WHAT YOU HAVE TO DO
Note on the material below: return exactly the lines from the line that holds "Image 1: EM" through the line that holds "Image 1: First", and leave out each picture.

RECORDS FOR THIS TASK

* * * * * * *

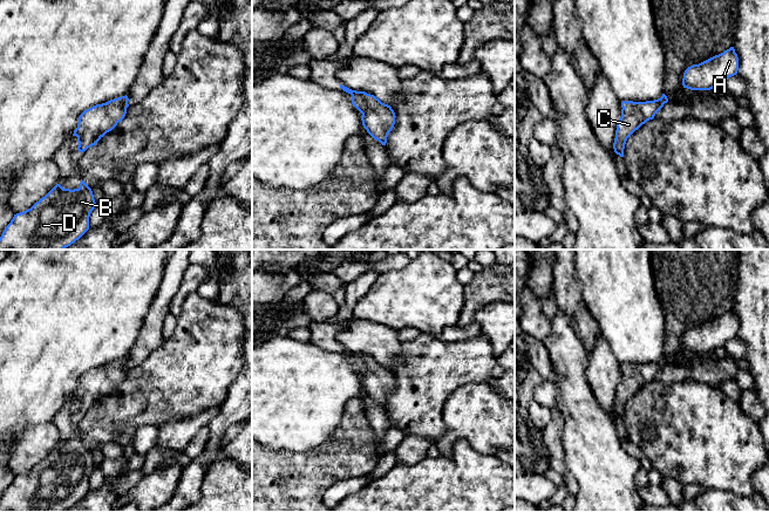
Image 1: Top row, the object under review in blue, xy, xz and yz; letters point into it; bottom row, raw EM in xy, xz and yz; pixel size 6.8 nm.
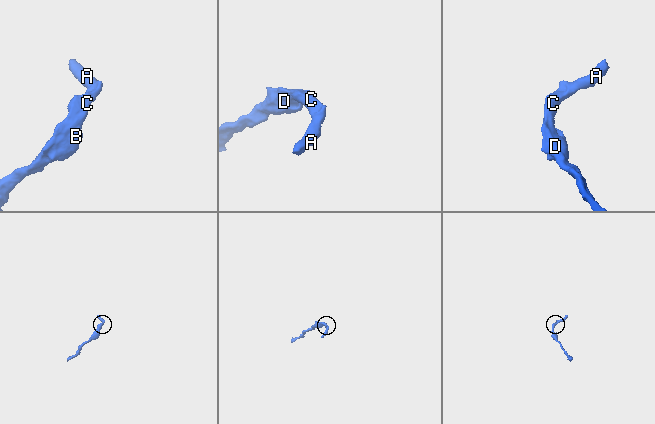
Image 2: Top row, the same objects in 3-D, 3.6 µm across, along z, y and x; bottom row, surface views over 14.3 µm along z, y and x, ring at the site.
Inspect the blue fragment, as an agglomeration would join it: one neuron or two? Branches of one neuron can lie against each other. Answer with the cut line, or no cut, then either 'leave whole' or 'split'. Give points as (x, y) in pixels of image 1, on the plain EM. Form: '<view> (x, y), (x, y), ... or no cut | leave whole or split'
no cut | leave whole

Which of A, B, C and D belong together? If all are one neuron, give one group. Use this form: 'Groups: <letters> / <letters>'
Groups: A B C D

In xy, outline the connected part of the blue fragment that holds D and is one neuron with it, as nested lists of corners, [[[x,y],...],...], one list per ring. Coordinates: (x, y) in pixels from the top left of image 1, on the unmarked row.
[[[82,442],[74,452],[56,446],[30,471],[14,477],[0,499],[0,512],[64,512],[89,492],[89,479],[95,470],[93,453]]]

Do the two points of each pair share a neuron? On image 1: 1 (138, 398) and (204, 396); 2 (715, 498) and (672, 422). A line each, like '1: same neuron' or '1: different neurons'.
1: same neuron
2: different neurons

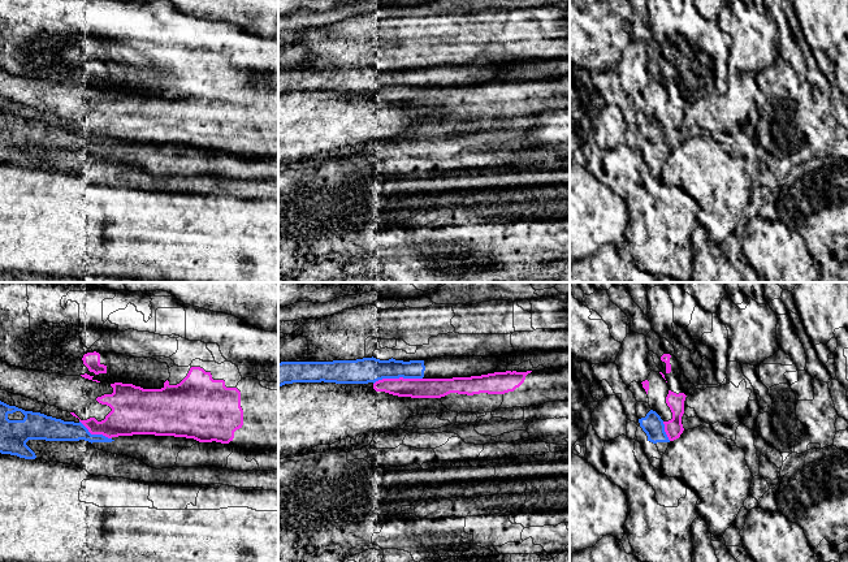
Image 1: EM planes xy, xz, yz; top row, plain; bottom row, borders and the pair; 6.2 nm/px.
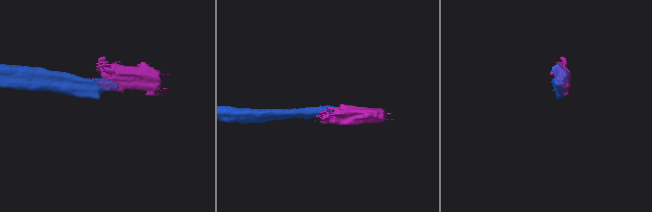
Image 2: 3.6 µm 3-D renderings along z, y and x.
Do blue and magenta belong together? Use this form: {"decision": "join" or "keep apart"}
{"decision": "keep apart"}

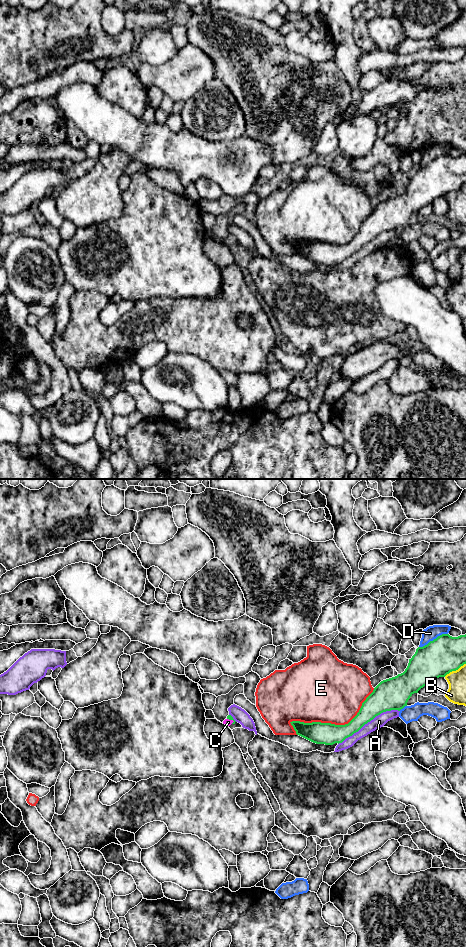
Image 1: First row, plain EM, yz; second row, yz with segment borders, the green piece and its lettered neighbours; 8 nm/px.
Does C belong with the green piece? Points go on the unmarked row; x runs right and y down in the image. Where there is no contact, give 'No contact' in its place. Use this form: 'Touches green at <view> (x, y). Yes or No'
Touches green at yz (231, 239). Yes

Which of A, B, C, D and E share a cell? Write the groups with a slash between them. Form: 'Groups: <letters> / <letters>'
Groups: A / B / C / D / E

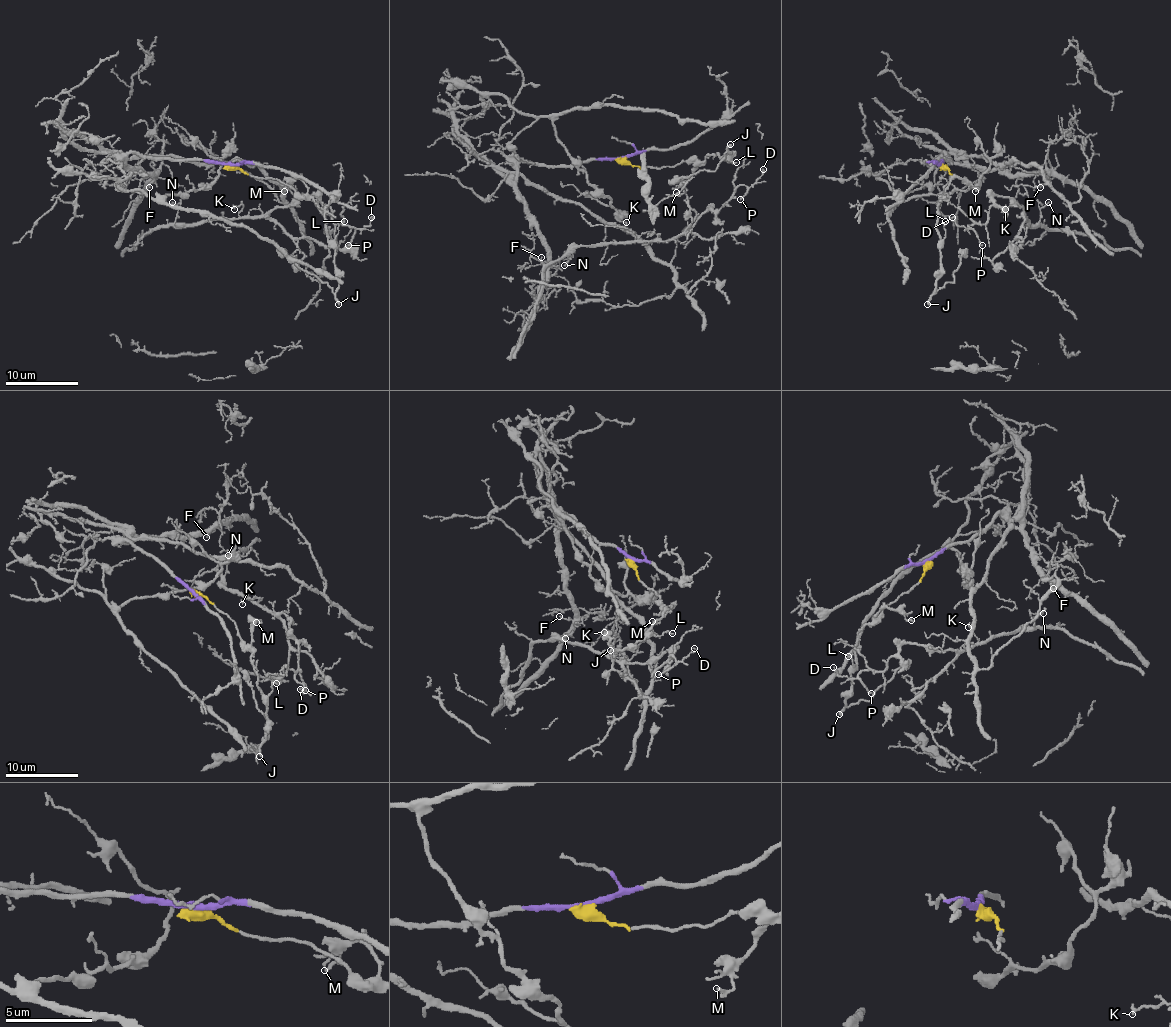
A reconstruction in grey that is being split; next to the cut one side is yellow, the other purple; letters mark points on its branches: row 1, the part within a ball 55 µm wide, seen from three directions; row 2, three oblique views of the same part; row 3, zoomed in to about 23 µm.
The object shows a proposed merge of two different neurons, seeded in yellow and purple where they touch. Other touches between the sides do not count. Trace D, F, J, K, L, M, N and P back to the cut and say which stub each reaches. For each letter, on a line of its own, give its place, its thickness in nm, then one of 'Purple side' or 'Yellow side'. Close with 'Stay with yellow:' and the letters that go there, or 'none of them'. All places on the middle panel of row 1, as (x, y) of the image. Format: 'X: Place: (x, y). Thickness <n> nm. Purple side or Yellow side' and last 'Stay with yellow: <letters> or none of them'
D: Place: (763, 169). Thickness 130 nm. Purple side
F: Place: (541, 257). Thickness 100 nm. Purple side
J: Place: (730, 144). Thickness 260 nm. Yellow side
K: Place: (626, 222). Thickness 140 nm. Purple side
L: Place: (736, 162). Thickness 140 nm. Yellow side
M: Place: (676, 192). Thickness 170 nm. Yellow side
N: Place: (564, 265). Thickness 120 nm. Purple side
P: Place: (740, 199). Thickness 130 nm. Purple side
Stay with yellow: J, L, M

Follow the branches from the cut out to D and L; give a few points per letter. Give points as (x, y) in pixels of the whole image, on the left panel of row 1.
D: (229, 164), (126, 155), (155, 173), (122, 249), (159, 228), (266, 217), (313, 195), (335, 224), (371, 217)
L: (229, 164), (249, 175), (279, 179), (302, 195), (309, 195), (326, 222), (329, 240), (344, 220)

* * * * * * *

TASK RESPONSE
Image 1: EM planes xy, xz, yz; top row, plain; bottom row, borders and the pair; 6.2 nm/px.
Image 2: 3.6 µm 3-D renderings along z, y and x.
Do blue and magenta belong together? Use this form: {"decision": "join" or "keep apart"}
{"decision": "keep apart"}

Image 1: First row, plain EM, yz; second row, yz with segment borders, the green piece and its lettered neighbours; 8 nm/px.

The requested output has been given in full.